I used to backup our database using the following statement;


pg_dump -h fab2 -Fc -Z9 somedb > somedb.db

Once our dataset grew into the gigabytes, it took a very long time to do database dumps. Today, I stumbled upon yet another awesome blog post done by Ted Dzibua mentioning two useful parallel compression utilities. So why not try parallel compression with PostgreSQL dumps?

pbzip2 – Parallel BZIP2: Parallel implementation of BZIP2. BZIP2 is well known for being balls slow, so speed it up using multiple CPUs.

pigz – Parallel GZIP: Parallel implementation of GZIP written by Mark Adler.

Time to try this out with our PostgreSQL dump, here are the result times.

• This was done on a quad core xeon 2.66ghz machine.

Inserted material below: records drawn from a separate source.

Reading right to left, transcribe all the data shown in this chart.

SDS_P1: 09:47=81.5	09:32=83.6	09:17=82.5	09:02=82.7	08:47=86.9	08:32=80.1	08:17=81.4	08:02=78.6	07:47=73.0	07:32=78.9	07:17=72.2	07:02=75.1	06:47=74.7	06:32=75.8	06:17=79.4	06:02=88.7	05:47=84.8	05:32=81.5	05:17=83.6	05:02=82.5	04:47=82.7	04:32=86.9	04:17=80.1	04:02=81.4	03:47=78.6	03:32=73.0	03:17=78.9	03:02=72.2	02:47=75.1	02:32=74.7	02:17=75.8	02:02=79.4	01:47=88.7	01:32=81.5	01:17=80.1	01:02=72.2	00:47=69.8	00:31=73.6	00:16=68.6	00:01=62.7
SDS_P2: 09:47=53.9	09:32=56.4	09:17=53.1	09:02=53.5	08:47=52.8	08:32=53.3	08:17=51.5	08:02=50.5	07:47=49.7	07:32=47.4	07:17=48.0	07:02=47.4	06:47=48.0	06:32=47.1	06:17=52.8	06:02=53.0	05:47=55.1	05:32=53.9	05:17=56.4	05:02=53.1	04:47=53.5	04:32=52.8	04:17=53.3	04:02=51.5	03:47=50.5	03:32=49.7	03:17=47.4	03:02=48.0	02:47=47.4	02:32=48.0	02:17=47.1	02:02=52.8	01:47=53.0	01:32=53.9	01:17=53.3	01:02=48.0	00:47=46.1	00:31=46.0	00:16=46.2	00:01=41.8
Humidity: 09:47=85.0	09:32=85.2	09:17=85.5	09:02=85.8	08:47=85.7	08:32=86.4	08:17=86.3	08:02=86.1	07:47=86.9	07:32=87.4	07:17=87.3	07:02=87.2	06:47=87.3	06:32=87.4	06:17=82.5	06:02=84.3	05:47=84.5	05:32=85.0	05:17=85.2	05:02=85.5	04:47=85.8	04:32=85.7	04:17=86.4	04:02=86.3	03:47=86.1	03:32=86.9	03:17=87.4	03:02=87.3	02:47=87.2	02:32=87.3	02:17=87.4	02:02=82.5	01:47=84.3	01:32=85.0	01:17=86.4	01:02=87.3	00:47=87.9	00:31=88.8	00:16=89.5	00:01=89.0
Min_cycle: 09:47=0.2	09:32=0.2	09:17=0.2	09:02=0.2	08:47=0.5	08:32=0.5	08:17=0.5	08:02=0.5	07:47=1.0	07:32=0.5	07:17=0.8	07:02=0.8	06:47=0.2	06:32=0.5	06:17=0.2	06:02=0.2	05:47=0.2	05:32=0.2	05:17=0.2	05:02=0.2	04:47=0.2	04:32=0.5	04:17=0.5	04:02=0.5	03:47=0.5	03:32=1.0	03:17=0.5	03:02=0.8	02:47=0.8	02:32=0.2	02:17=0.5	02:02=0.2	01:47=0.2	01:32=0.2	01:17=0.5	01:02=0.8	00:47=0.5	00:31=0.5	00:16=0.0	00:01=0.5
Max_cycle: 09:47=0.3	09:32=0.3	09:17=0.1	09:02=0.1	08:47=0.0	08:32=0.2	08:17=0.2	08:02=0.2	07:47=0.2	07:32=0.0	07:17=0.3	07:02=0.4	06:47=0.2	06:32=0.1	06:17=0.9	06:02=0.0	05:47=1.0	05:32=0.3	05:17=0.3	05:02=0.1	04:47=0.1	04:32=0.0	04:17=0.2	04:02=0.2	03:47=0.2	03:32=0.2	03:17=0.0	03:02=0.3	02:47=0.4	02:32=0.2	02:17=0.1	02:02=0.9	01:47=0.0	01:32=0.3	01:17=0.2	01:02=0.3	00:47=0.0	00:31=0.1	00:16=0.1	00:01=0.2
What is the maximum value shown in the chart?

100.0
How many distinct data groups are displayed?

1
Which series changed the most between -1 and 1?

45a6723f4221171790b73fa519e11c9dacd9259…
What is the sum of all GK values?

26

# time pg_dump -U secret -h fab2 somedb | pigz -c > somedb.gz

real 2m7.332s
user 1m16.414s
sys 0m8.233s

# time pg_dump -U secret -h fab2 somedb | pbzip2 -c > somedb.bz2

real 4m14.253s
user 10m35.879s
sys 0m10.904s

The original database was 1.6gigs. The compressed files came out to….


# du -hs somedb.*
147M somedb.bz2
194M somedb.gz

And just to make this post complete, to pipe the SQL dump back into PostgreSQL


# dropdb somedb
# createdb somedb
# gzip -d -c somedb.gz | psql somedb